2. The dielectric resonator for a negative refractivity medium according to claim 1, wherein said substrates are made of polystyrene.

3. The dielectric resonator for a negative refractivity medium according to claim 1, wherein said crystal unit has a fourth spacing vertical to said substrates and separating said substrates.

4. The dielectric resonator for a negative refractivity medium according to claim 3, wherein said first spacing is defined to be an X axis; said second spacing is defined to be a Y axis; and said fourth spacing is defined to be a Z axis.

5. The dielectric resonator for a negative refractivity medium according to claim 3, wherein said fourth spacing ranges from 20 to 30 mm with 22 mm preferred.

6. The dielectric resonator for a negative refractivity medium according to claim 1, wherein said first spacing ranges from 40 to 50 mm with 47.549 mm preferred.

7. The dielectric resonator for a negative refractivity medium according to claim 1, wherein said second spacing ranges from 20 to 30 mm with 22.149 mm preferred.

8. The dielectric resonator for a negative refractivity medium according to claim 1, wherein said third spacing is parallel to said substrate.

9. The dielectric resonator for a negative refractivity medium according to claim 1, wherein said third spacing ranges from 7 to 8 mm with 7.5 mm preferred.

10. The dielectric resonator for a negative refractivity medium according to claim 1, wherein a volume of said first crystal cube ranges from 7×7×10 to 10×10×10 mm3 with 10×10×10 mm3 preferred.

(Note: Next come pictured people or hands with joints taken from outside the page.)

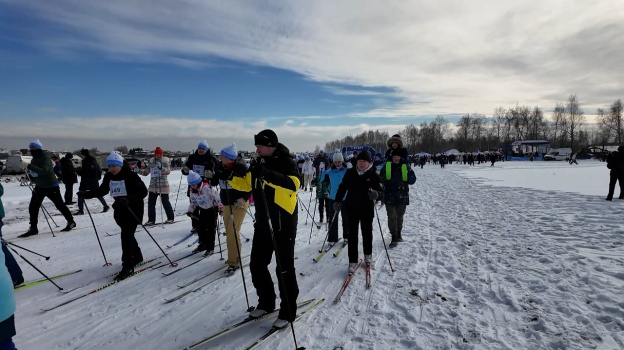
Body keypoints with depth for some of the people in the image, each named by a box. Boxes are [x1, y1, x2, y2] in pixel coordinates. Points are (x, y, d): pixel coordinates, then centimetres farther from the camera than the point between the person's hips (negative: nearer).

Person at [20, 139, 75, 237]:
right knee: (32, 207, 4)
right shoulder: (34, 159, 8)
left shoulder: (45, 158, -16)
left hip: (51, 186, -8)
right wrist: (29, 176, 1)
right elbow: (34, 173, 21)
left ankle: (71, 222, 17)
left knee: (59, 205, 2)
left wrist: (29, 166, -34)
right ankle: (33, 228, 12)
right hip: (39, 187, 8)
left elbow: (43, 171, -30)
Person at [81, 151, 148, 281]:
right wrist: (86, 194, 1)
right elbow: (102, 190, 15)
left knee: (126, 235, -12)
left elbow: (143, 191, -25)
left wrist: (128, 200, -39)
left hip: (133, 209, -7)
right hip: (120, 209, 7)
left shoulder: (131, 175, -18)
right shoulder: (109, 176, 1)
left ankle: (127, 267, -7)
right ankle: (137, 256, 38)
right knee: (127, 234, 17)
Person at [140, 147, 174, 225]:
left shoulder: (165, 162, -4)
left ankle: (170, 218, 16)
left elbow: (168, 171, -19)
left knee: (165, 202, 2)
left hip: (163, 186, -4)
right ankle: (151, 220, 11)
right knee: (151, 202, 1)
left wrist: (161, 167, -34)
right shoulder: (151, 162, 8)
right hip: (153, 186, 4)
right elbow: (146, 172, 13)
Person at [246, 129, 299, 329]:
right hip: (263, 223, 7)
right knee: (257, 265, 13)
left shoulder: (286, 162, -13)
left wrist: (267, 174, -42)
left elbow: (292, 184, -32)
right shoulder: (260, 163, 8)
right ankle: (266, 303, 34)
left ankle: (288, 311, 19)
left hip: (283, 224, -7)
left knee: (284, 269, 2)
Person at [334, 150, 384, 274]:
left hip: (367, 209, -1)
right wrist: (338, 200, -1)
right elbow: (343, 187, 8)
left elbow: (381, 192, -9)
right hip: (352, 208, 1)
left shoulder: (374, 175, -8)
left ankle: (368, 255, 38)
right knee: (352, 235, 2)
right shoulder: (350, 173, -2)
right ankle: (352, 261, 9)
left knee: (367, 233, 15)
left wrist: (376, 194, -32)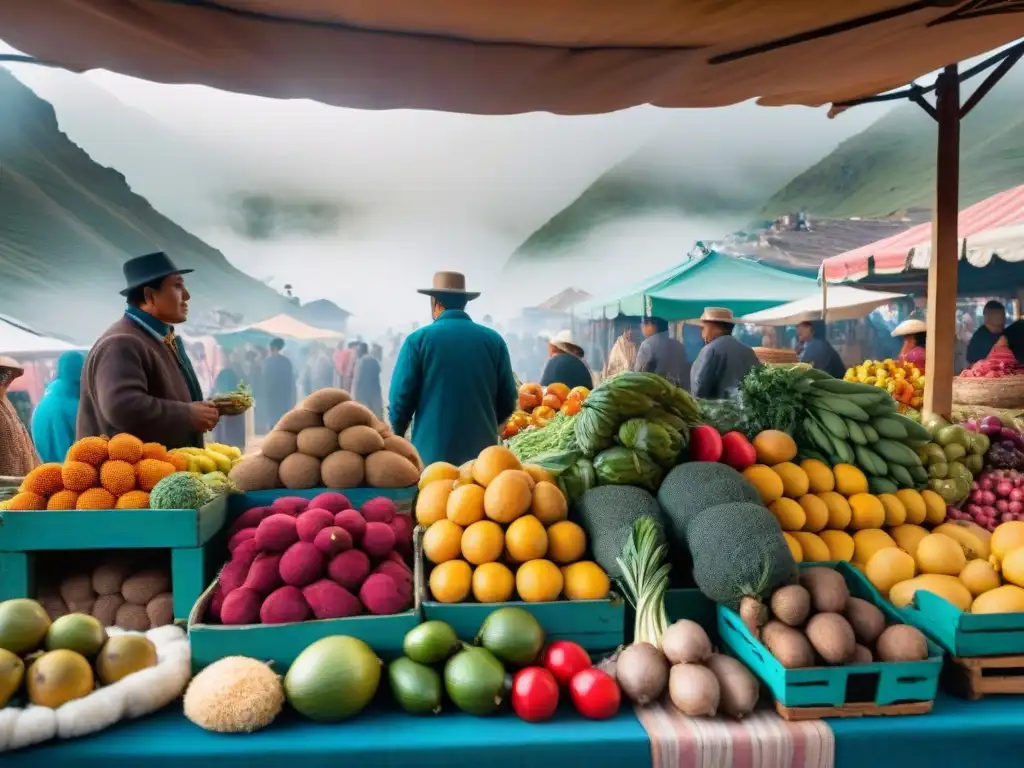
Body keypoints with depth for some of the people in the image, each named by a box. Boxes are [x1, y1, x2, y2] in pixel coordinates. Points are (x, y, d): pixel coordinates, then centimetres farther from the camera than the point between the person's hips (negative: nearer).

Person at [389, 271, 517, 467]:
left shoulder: (418, 339, -5)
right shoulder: (494, 340, 3)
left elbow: (400, 399, -4)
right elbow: (508, 401, 6)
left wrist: (397, 438, 14)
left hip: (432, 453, -2)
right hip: (482, 453, 2)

11. The dielectric resonator for a negative refractivity medium according to claim 1, wherein a volume of said second crystal cube ranges from 2×2×10 to 7×7×10 mm3 with 6.5×6.5×10 mm3 preferred.

12. The dielectric resonator for a negative refractivity medium according to claim 1, wherein said first crystal cube and said second crystal cube are made of a material selected from a group consisting of zirconium dioxide (ZrO2), barium strontium titanate ((Ba,Sr)TiO3), titanium dioxide (TiO2), and lanthanum titanate (LaTiO3).